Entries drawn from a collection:
━━━━━━━━━━━━━━━━━━━━
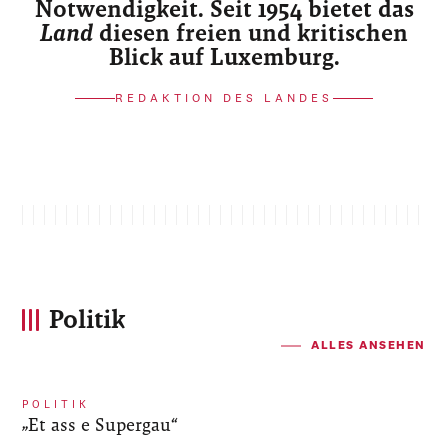
Notwendigkeit. Seit 1954 bietet das
Land
diesen freien und kritischen
Blick auf Luxemburg.
REDAKTION DES LANDES
Politik
ALLES ANSEHEN
POLITIK
„Et ass e Supergau“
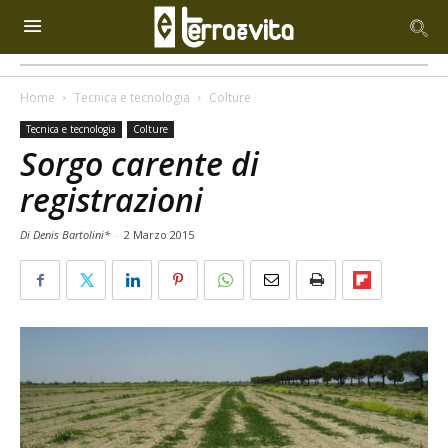
Home
Tecnica e tecnologia
Colture
Tecnica e tecnologia
Colture
Sorgo carente di
registrazioni
Di Denis Bartolini*
-
2 Marzo 2015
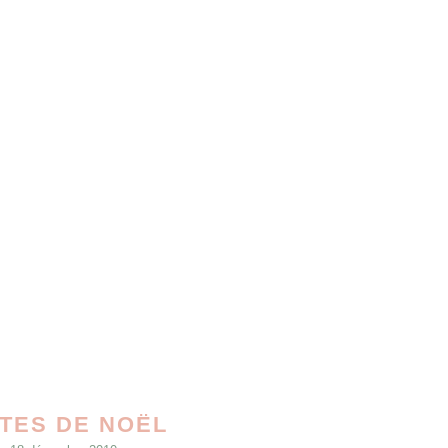
STES DE NOËL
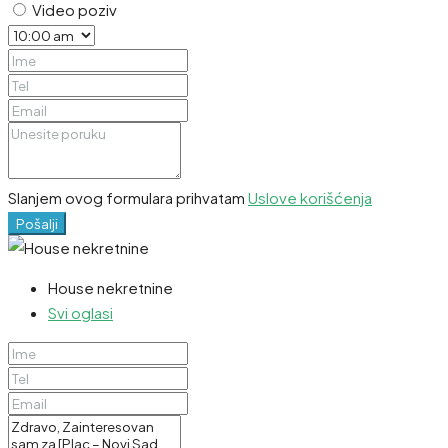
Video poziv
Slanjem ovog formulara prihvatam
Uslove korišćenja
Pošalji
House nekretnine
Svi oglasi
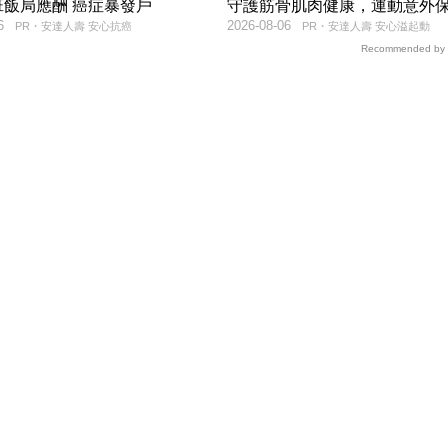
班飯局應酬 癌症暴發戶
守護筋骨肌肉健康，運動意外
6
2026-08-06
PR・安達人壽 安心抗癌
PR・安達人壽 安心溢起動
Recommended by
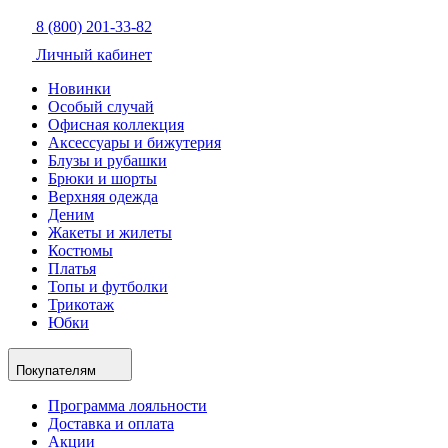
8 (800) 201-33-82
Личный кабинет
Новинки
Особый случай
Офисная коллекция
Аксессуары и бижутерия
Блузы и рубашки
Брюки и шорты
Верхняя одежда
Деним
Жакеты и жилеты
Костюмы
Платья
Топы и футболки
Трикотаж
Юбки
Покупателям
Программа лояльности
Доставка и оплата
Акции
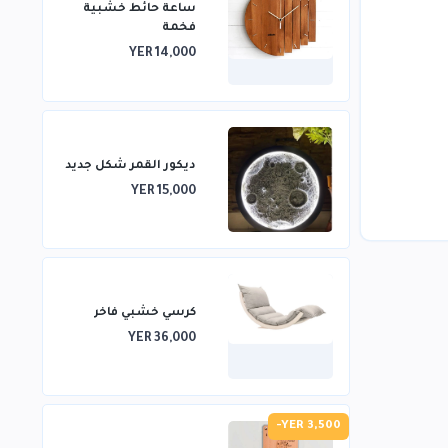
ساعة حائط خشبية
فخمة
YER 14,000
ديكور القمر شكل جديد
YER 15,000
كرسي خشبي فاخر
YER 36,000
-YER 3,500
━━━━━━━━━━━━━━━━━━━━
- [Task details] Please extract every line of text from all the records above, copying each line without any change. Leave the pictures out of your answer.

- [Output for this task]
Notwendigkeit. Seit 1954 bietet das
Land
diesen freien und kritischen
Blick auf Luxemburg.
REDAKTION DES LANDES
Politik
ALLES ANSEHEN
POLITIK
„Et ass e Supergau“
Home
Tecnica e tecnologia
Colture
Tecnica e tecnologia
Colture
Sorgo carente di
registrazioni
Di Denis Bartolini*
-
2 Marzo 2015
STES DE NOËL
Video poziv
Slanjem ovog formulara prihvatam
Uslove korišćenja
Pošalji
House nekretnine
Svi oglasi
班飯局應酬 癌症暴發戶
守護筋骨肌肉健康，運動意外
6
2026-08-06
PR・安達人壽 安心抗癌
PR・安達人壽 安心溢起動
Recommended by
8 (800) 201-33-82
Личный кабинет
Новинки
Особый случай
Офисная коллекция
Аксессуары и бижутерия
Блузы и рубашки
Брюки и шорты
Верхняя одежда
Деним
Жакеты и жилеты
Костюмы
Платья
Топы и футболки
Трикотаж
Юбки
Покупателям
Программа лояльности
Доставка и оплата
Акции
ساعة حائط خشبية
فخمة
YER 14,000
ديكور القمر شكل جديد
YER 15,000
كرسي خشبي فاخر
YER 36,000
-YER 3,500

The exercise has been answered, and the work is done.